Though respondent No.1 based his satisfaction on the 18 grounds, but he merely referred to the cases in Crime No.9 of 1992 and Crime No. 20 of 1997 in which the detenu was acquitted. Merely because respondent No.1 had made a mention of Crime No.9 of 1992 and Crime No. 20 of 1997 in which he was acquitted, in the order of detention, it cannot be said that he has based his satisfaction on the said two crimes also.
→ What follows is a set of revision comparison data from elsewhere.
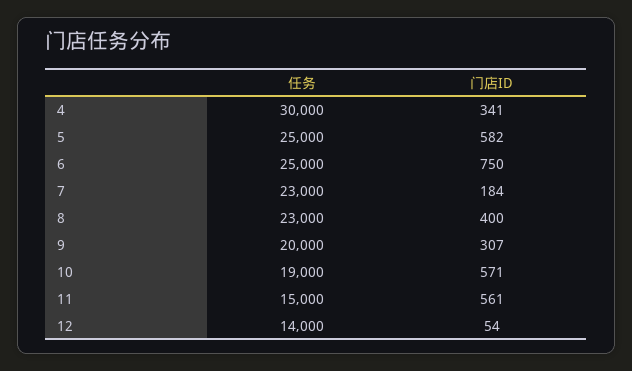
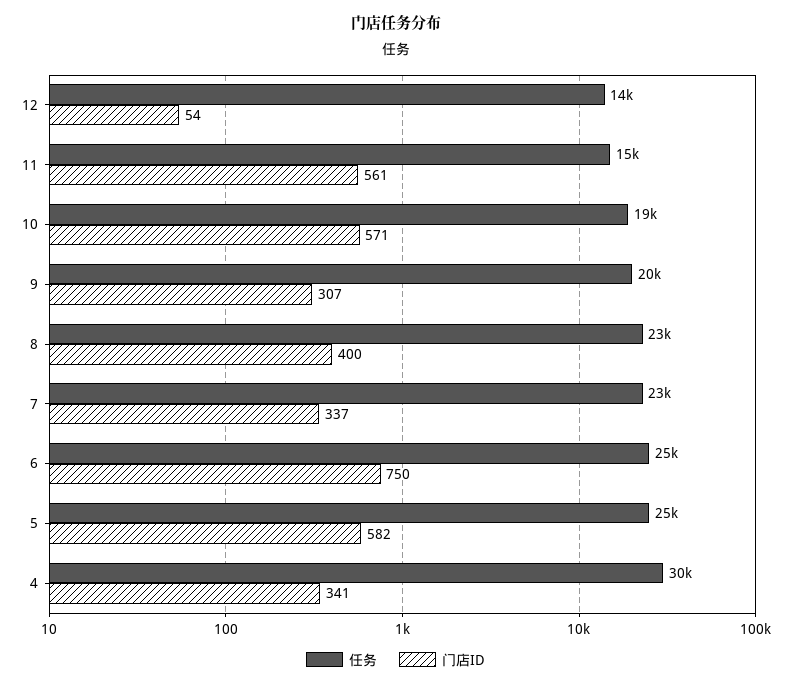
  {
    "任务": {
      "4": 30000,
      "5": 25000,
      "6": 25000,
      "7": 23000,
      "8": 23000,
      "9": 20000,
      "10": 19000,
      "11": 15000,
      "12": 14000
    },
    "门店ID": {
      "4": 341,
      "5": 582,
      "6": 750,
-     "7": 184,
+     "7": 337,
      "8": 400,
      "9": 307,
      "10": 571,
      "11": 561,
      "12": 54
    }
  }

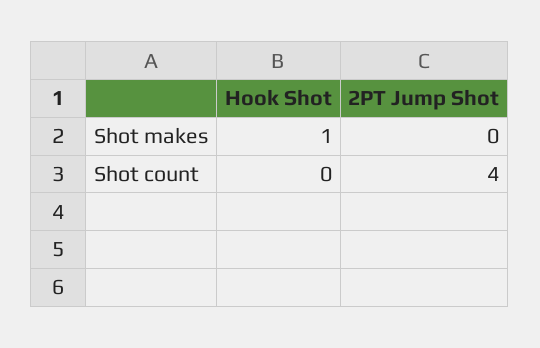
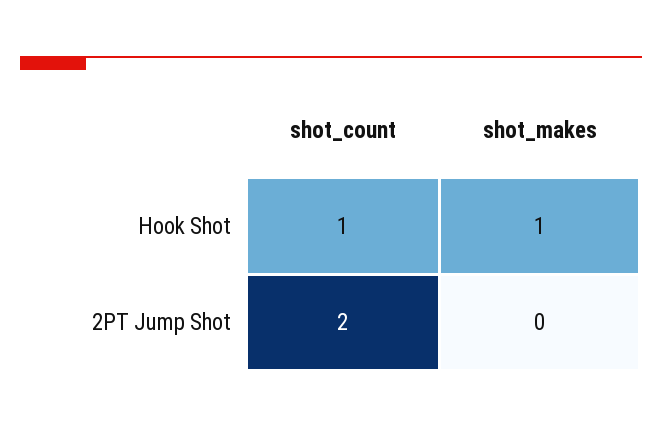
  {
    "Hook Shot": {
      "Shot makes": 1,
-     "Shot count": 0
+     "Shot count": 1
    },
    "2PT Jump Shot": {
      "Shot makes": 0,
-     "Shot count": 4
+     "Shot count": 2
    }
  }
Hence, respondent No.1, in the passing of the order of detention, as confirmed by respondent No.2, cannot be said to have based his satisfaction on the said two stale and old incidents in Crime No.9 of 1992 and Crime No.20 of 1997, in which the detenu was acquitted.
The detenu is alleged to be habitually indulging in illicit cutting, storing, transportation and smuggling of red sanders, which is said to be corroding the rare species of pristine red sanders and national wealth, which belongs to the public at large. The fact that he is habitually indulging in such illegal activities is evident from the fact that he is said to be involved in 18 crimes, and as the detenu in spite of registration of several crimes against him, is committing the very same offences, and as the ordinary laws under which he is being prosecuted are not sufficient to curb his illegal activities, respondent No.1 having come to the conclusion that the activities of the detenu are prejudicial to the maintenance of public order, has passed the order of detention, which as confirmed by respondent No.2, does not call for interference by this Court in writ petition.
The writ petition is devoid of merit, and the same is accordingly dismissed. No costs.